A fallback-scan tick can land between a gated-rescan's load and save (or
vice versa). Last writer wins; intermediate updates are silently dropped.
The piece of state that drifts in a user-visible way is `revision`: both
writers compute `old.saturating_add(1)` and save `old+1`, while the
in-memory `LocalLibraryState.revision` bumps independently in
`update_from_scan`. After a restart, disk-revision can be lower than
peers expect, breaking `LibraryDelta.from_rev` matching — peers will
fall back to snapshots and the delta optimization is undone.
**Fix candidates:** `tokio::Mutex` around index I/O, or move the index
ownership into the same actor that owns `LocalLibraryState` so all
mutations go through one channel.
---
## What's *not* in this file
Everything else found during review is in `BACKLOG.md`. Notable items
include: Tauri-side parallel scanning, legacy peer protocol fallback,
unreachable `Availability::Downloading` variant, stale FOLLOW_UP_2.md.
None of those block merging.
---
## Definition of done for this branch
- Fixes for #1, #2, #3 land.
- Tests listed under each fix land.
- `just test`, `just clippy`, `just build` clean.
- Manual: install a game, then update it while a peer advertises a newer
version, then uninstall it.
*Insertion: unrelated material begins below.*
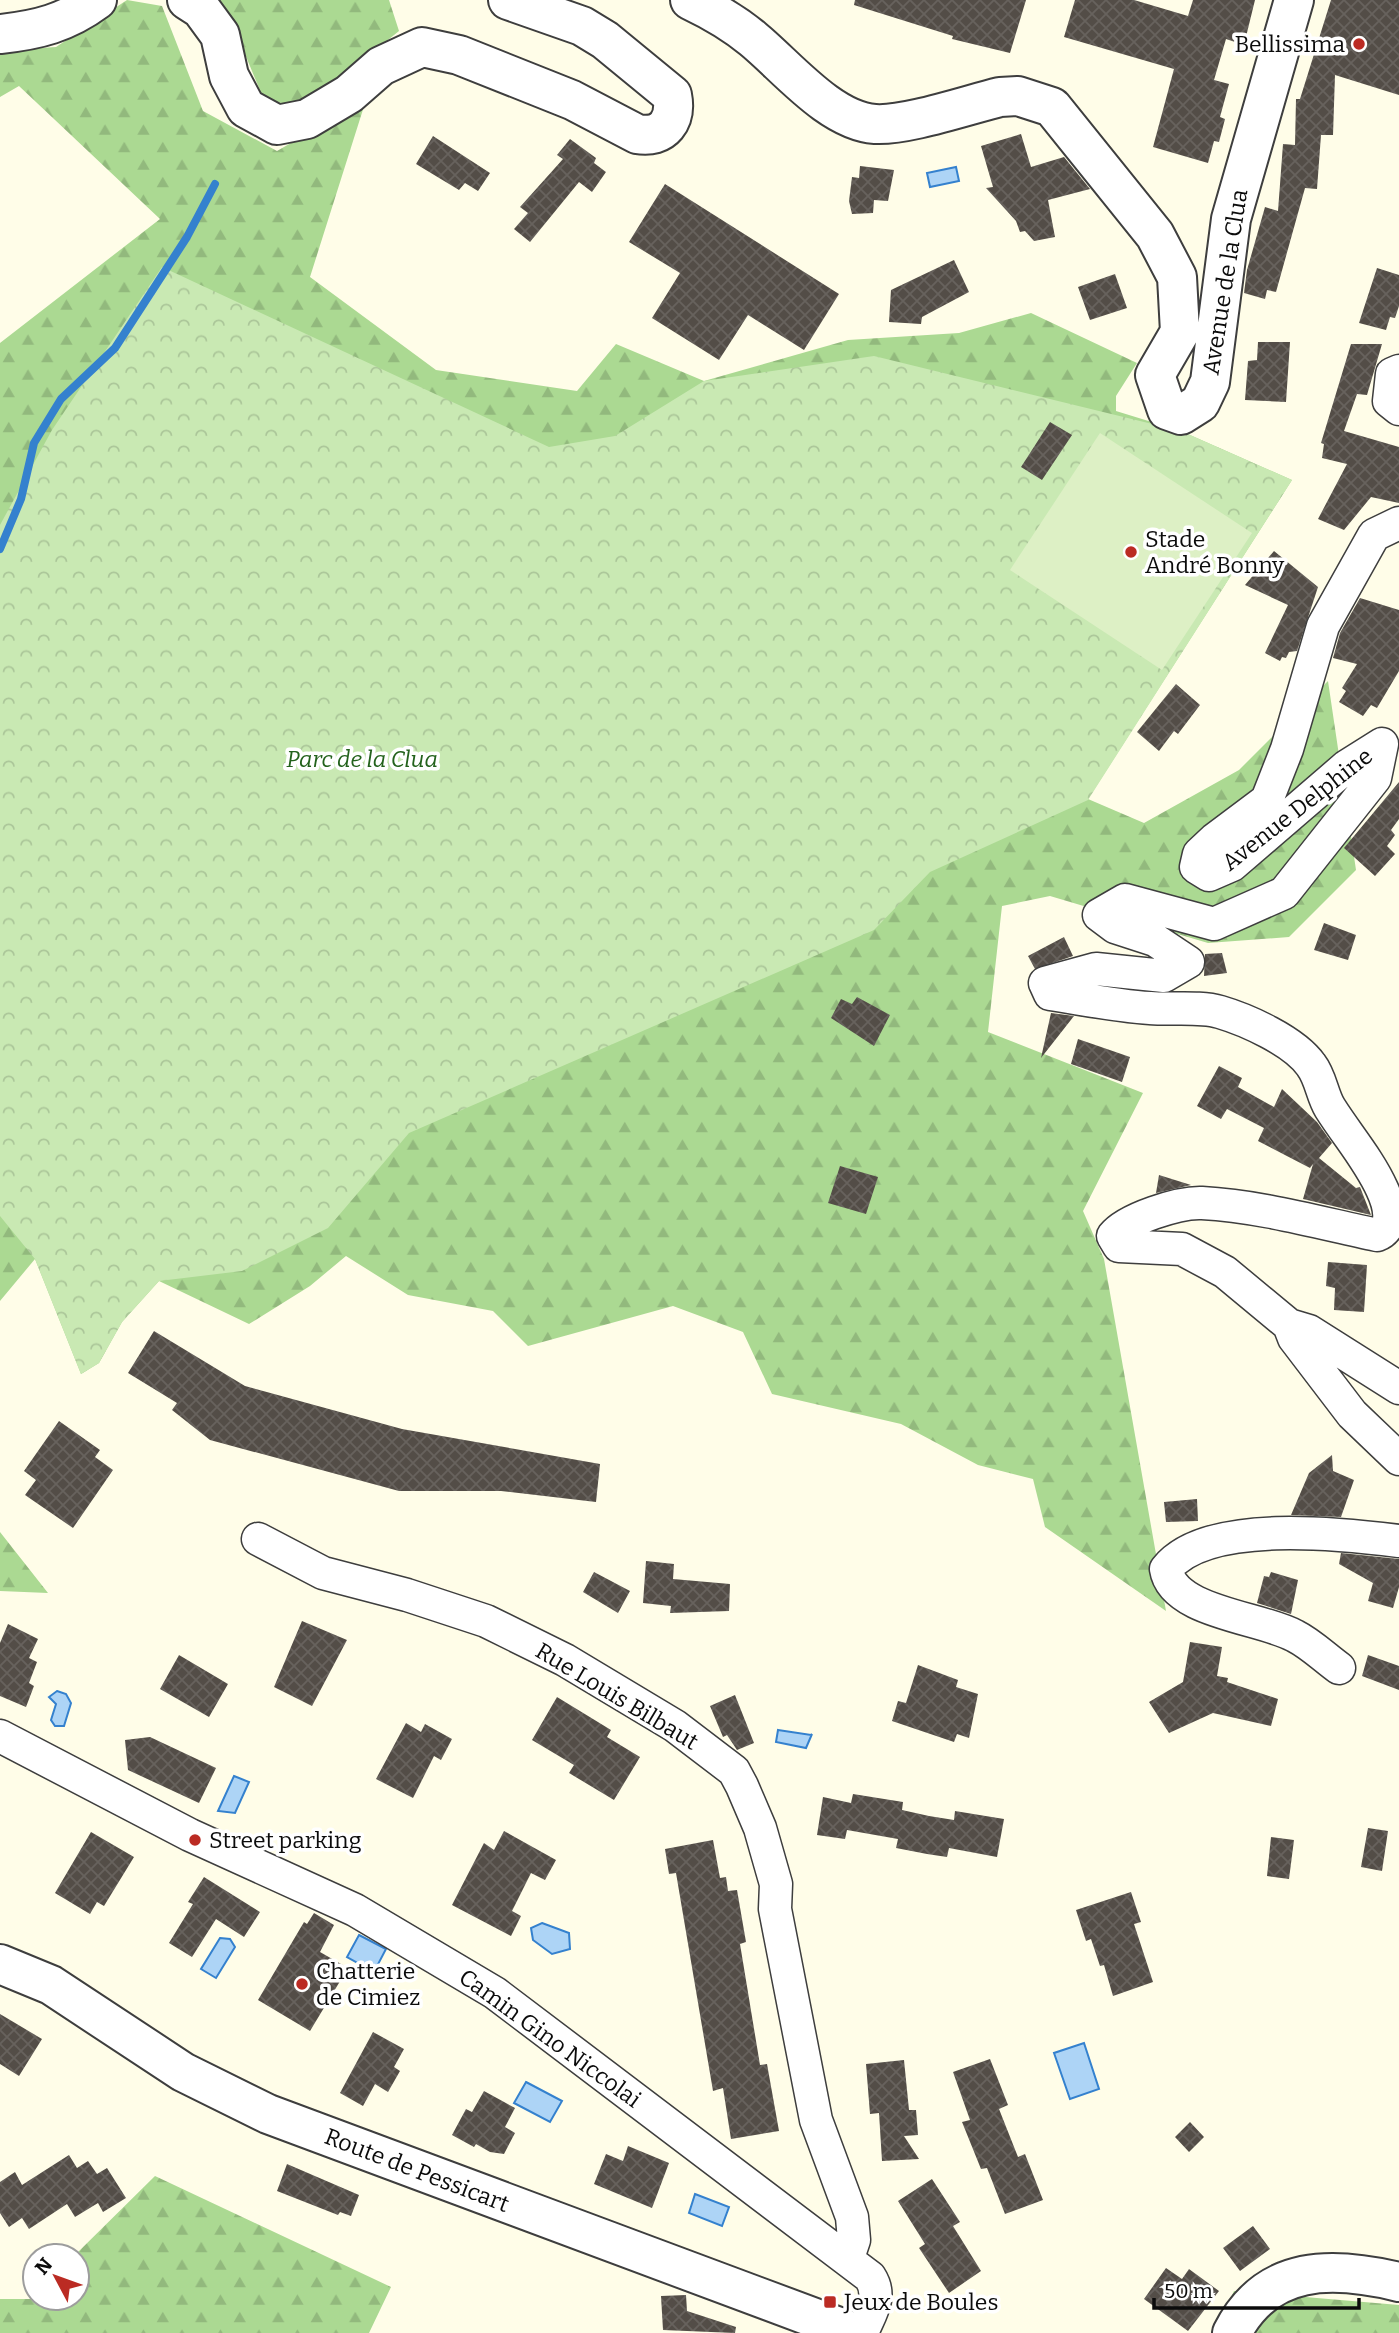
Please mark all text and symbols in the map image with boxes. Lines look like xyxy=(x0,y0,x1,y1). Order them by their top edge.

Verify the version actually changes after
update (covers #1) and that the UI doesn't get stuck on a spinner
after operations complete (covers #2).
Once those are green, this branch is done. Re-reviewing will surface
more smells; don't run another review unless something behaves wrong
when tested manually.
Manual install/update/uninstall smoke testing is still a useful release check,
but there are no known blocking findings left in this file.